There was an expectation that war risk insurance rates would surge when underwriters reviewed cover on Monday, maritime sources said.
War risk cover is required when sailing into perilous areas and the Lloyd’s of London market has already listed Iran, the Gulf and parts of the Gulf of Oman as high-risk.
“We would estimate that near-term rate increases for marine hull insurance in the Gulf could range from 25 percent to 50 percent,” said Dylan Mortimer at insurance broker Marsh.
Maersk, the world’s biggest container shipping company, said on Sunday it was halting passage through the Strait of Hormuz for “safety” reasons.
“We are suspending all vessel crossings in the Strait of Hormuz until further notice,” the Danish group said in an online advisory. “The safety of our crews, vessels and customers’ cargo remains our key priority,” it said.
Federation of Indian Export Organisations (FIEO) President SC Ralhan said the ongoing conflict has already begun to disrupt established global logistics channels.
Air routes are being altered, and maritime trade through the Red Sea and key Gulf straits faces heightened uncertainty. If diversions become prolonged, shipments may increasingly have to reroute via the Cape of Good Hope, adding an estimated 15-20 days to transit time for Europe and the United States, Ralhan has said.
The disruptions may push freight rates and insurance premiums for traders.
Exporters stated that it may take few days to get a clarity on the availability of shipping capacity, new routes, insurance and freight rates.
West Asia has major routes through which India’s exports to the biggest markets of the US and Europe pass.
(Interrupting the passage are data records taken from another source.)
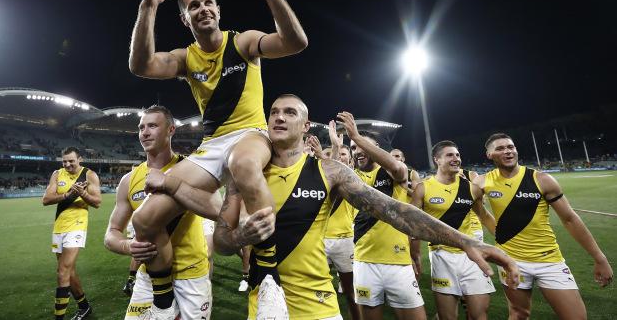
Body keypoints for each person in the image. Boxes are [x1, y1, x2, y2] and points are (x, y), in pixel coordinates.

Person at [164, 94, 520, 320]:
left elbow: (396, 212)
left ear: (305, 127)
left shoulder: (331, 171)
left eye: (290, 112)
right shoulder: (244, 171)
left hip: (319, 301)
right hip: (267, 301)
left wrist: (466, 241)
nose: (279, 117)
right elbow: (223, 242)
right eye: (273, 111)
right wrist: (241, 235)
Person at [128, 0, 307, 318]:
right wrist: (148, 5)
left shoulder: (242, 43)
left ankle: (268, 275)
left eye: (208, 2)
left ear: (218, 9)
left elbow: (295, 42)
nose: (203, 8)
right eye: (194, 5)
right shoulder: (185, 58)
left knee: (241, 162)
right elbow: (141, 66)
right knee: (144, 221)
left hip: (250, 136)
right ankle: (163, 299)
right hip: (211, 146)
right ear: (184, 18)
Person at [472, 133, 613, 320]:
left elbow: (570, 219)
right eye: (500, 148)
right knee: (519, 314)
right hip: (510, 261)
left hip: (549, 260)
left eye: (510, 147)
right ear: (489, 154)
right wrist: (499, 234)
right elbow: (478, 212)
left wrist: (599, 257)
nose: (507, 151)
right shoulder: (481, 182)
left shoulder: (542, 179)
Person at [103, 105, 214, 320]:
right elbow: (111, 233)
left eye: (152, 126)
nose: (144, 132)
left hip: (190, 276)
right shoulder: (129, 180)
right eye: (141, 127)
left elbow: (216, 208)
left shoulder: (191, 169)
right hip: (148, 277)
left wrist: (172, 185)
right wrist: (128, 246)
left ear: (171, 130)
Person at [338, 111, 427, 320]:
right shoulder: (351, 177)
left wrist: (357, 137)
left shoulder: (389, 173)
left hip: (398, 261)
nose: (357, 151)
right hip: (364, 261)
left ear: (376, 150)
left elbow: (397, 167)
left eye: (362, 148)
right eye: (353, 149)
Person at [411, 141, 496, 320]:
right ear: (437, 160)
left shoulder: (472, 189)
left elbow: (485, 217)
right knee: (447, 317)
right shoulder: (423, 188)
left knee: (479, 315)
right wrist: (412, 256)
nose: (456, 158)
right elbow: (412, 226)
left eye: (457, 155)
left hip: (471, 256)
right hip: (441, 257)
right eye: (450, 155)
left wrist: (506, 240)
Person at [42, 147, 102, 320]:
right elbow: (46, 199)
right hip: (59, 226)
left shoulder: (89, 175)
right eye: (65, 161)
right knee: (69, 271)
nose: (67, 164)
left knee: (62, 271)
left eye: (71, 161)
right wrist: (68, 194)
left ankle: (58, 317)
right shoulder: (57, 174)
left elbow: (97, 202)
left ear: (79, 159)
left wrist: (82, 193)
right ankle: (84, 307)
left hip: (77, 225)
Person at [323, 120, 360, 320]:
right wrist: (334, 148)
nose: (338, 158)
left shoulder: (354, 177)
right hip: (320, 240)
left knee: (350, 292)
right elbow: (330, 170)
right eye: (336, 155)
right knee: (318, 287)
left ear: (350, 159)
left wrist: (337, 147)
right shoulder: (321, 176)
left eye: (344, 154)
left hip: (345, 240)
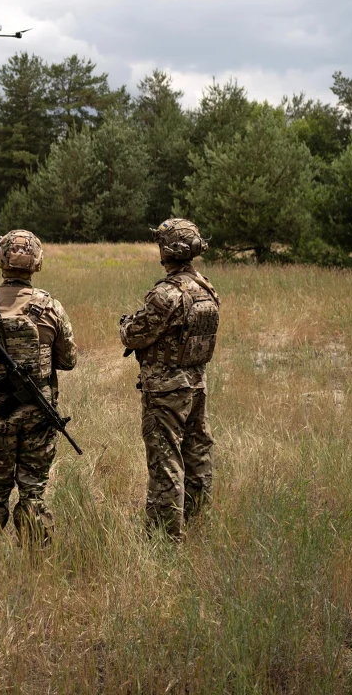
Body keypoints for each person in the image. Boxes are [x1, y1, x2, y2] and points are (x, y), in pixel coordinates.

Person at [0, 230, 78, 545]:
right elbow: (68, 360)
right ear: (36, 263)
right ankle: (36, 558)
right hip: (39, 415)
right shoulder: (51, 307)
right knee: (33, 492)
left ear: (1, 260)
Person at [119, 218, 221, 540]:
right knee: (197, 452)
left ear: (166, 250)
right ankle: (195, 520)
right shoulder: (206, 287)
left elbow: (134, 335)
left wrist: (125, 325)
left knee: (165, 461)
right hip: (197, 383)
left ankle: (164, 540)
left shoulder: (166, 293)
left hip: (166, 390)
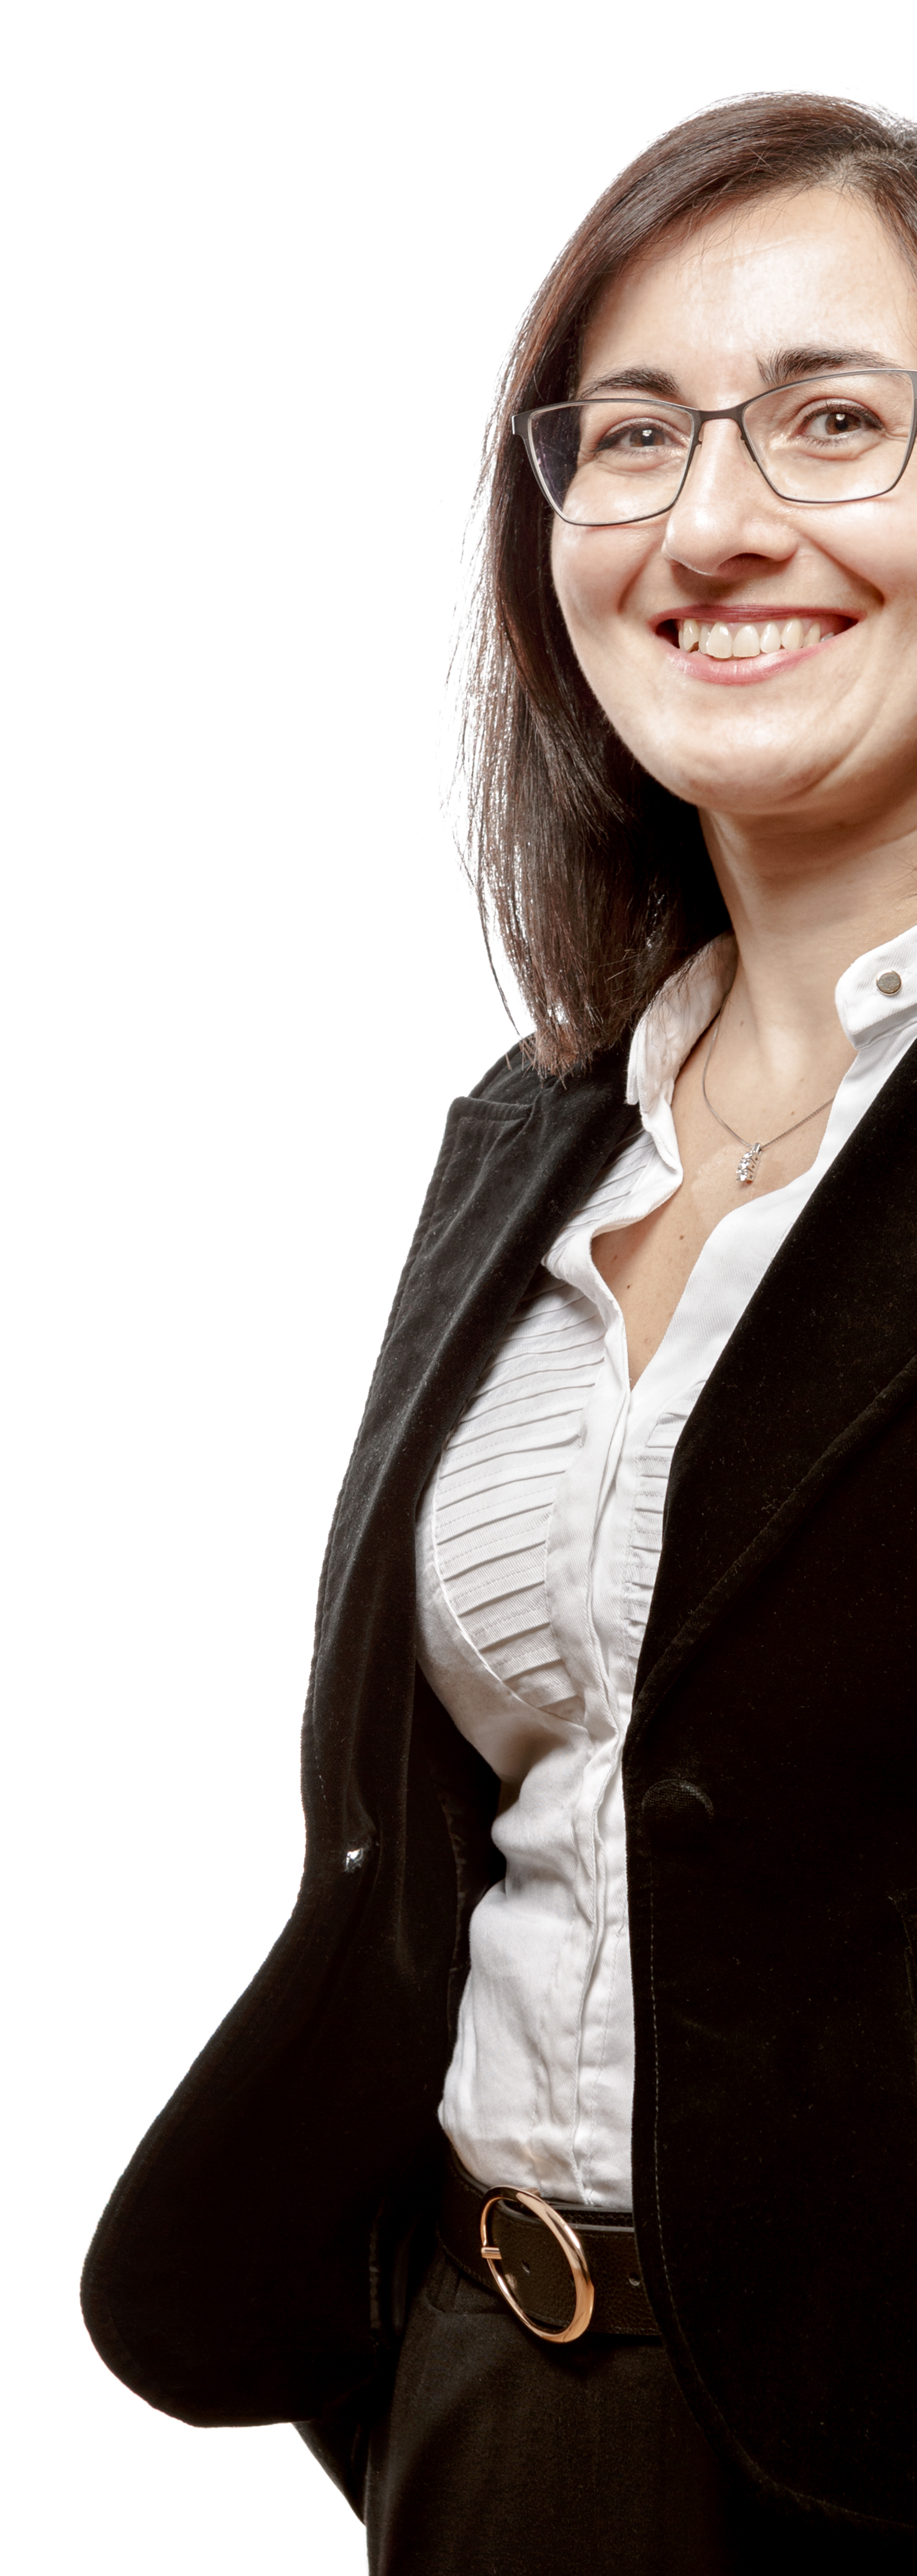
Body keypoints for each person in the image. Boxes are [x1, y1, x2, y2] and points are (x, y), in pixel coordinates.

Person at [82, 91, 917, 2569]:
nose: (710, 519)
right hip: (498, 2398)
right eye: (629, 435)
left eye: (834, 419)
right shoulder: (543, 1130)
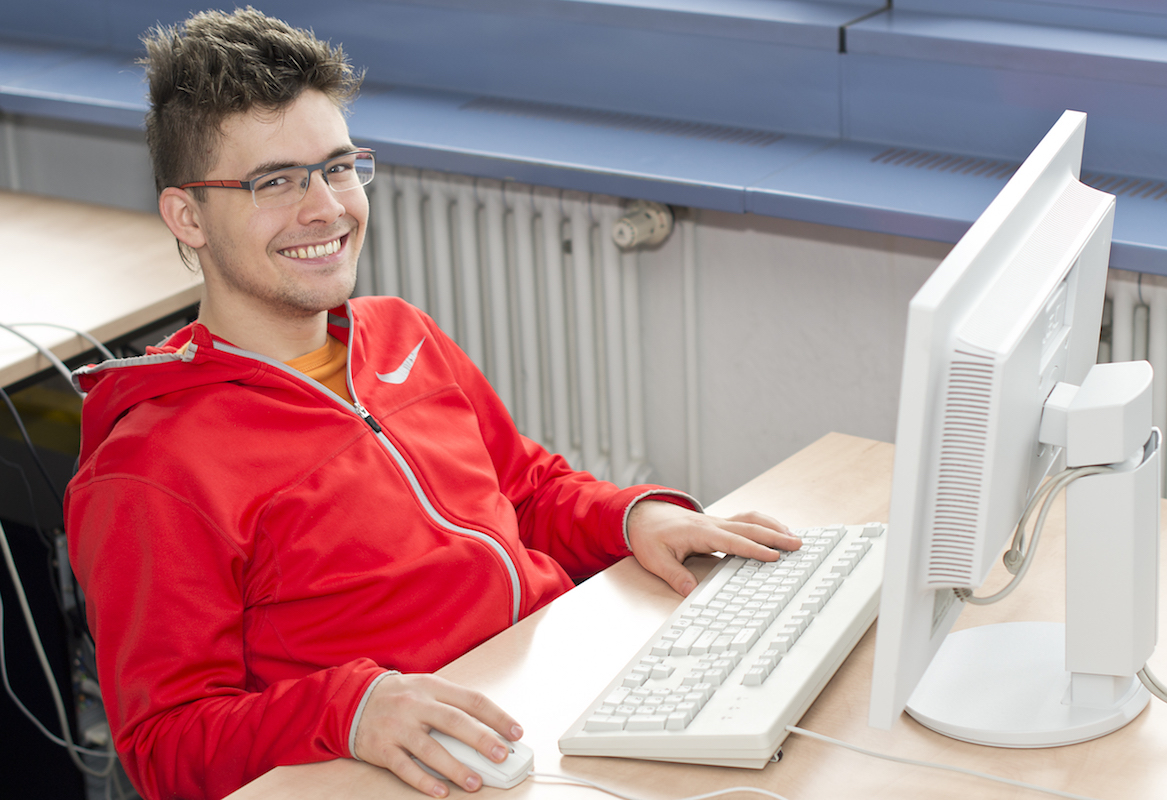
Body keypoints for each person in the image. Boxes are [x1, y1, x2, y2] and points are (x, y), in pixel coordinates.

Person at [64, 8, 798, 800]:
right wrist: (350, 709)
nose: (326, 208)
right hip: (429, 771)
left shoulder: (399, 333)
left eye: (338, 167)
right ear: (188, 217)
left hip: (550, 689)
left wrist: (632, 518)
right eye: (274, 182)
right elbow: (165, 745)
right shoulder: (152, 468)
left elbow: (524, 492)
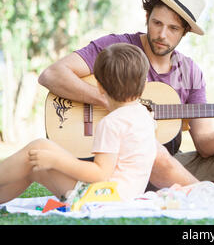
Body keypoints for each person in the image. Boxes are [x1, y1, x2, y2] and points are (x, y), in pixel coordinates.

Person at [38, 0, 214, 190]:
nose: (162, 34)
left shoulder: (190, 72)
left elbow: (205, 145)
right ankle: (206, 196)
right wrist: (109, 100)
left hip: (166, 170)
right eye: (157, 23)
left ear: (184, 32)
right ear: (147, 17)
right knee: (151, 147)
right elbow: (51, 74)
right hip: (113, 165)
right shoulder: (117, 48)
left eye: (173, 28)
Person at [0, 43, 157, 204]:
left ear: (100, 87)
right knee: (36, 166)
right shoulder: (145, 116)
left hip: (103, 199)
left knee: (36, 149)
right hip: (121, 196)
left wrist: (55, 161)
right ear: (145, 84)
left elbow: (100, 174)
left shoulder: (112, 123)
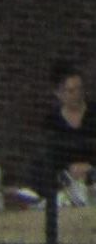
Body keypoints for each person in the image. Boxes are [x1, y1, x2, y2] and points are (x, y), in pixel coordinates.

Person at [44, 62, 95, 202]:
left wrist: (90, 166)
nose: (76, 95)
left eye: (79, 89)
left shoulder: (93, 114)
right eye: (71, 91)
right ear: (58, 94)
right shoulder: (52, 121)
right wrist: (68, 168)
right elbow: (50, 156)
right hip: (67, 182)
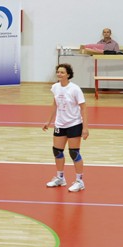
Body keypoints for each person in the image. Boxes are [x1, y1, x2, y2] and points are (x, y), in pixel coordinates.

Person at [43, 63, 89, 192]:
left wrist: (85, 128)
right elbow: (55, 104)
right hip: (60, 124)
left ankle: (79, 181)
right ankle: (60, 178)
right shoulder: (55, 87)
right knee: (57, 151)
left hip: (74, 124)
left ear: (68, 75)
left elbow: (83, 108)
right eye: (58, 72)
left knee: (74, 153)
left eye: (62, 72)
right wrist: (49, 121)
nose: (59, 74)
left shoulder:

However, India is unlikely to face any immediate physical disruption in oil supplies despite escalating tensions around Iran and the Strait of Hormuz, but higher crude prices and broader macroeconomic pressures are expected in the near term, officials and analysts said.
Indian refiners currently hold sufficient crude inventories to meet at least 10 days of requirements, with fuel stocks covering another 5-7 days, cushioning the impact of any short-duration disruption.
Even as rapidly unfolding developments in West Asia raise geopolitical uncertainty, contingency plans – including tapping diversified suppliers in US, West Africa, Latin America and even Russia as well as strategic reserves – are in place, they said.
The Strait of Hormuz, one of the world’s most critical energy chokepoints, handles nearly 20 per cent of global petroleum liquids and about a fifth of global LNG shipments. About 2.5-2.7 million barrels per day, or roughly 50 per cent of India’s crude imports, transit through the route, largely sourced from Iraq, Saudi Arabia, the UAE and Kuwait.
India’s exports to the US stood at USD 86.5 billion, USD 98.4 billion to Europe and USD 58.8 billion to West Asia. Taken together, these regions account for about 56 per cent of India’s merchandise exports.
From 2023 to 2025, the conflict between Israel and Hamas led to a significant jump in freight rates and transport movement times. Shipping lines had to abandon the Red Sea route and used the Cape of Good Hope on the tip of Africa, increasing travel times by 15-20 days between India and the West.
Though last time the tensions were limited to an area, this times situation does not look good.
Freight rates are usually adjusted at the start of the month by major shipping lines, and on Monday, new rates will be published, he said. At the start of 2026, the rates were contracting.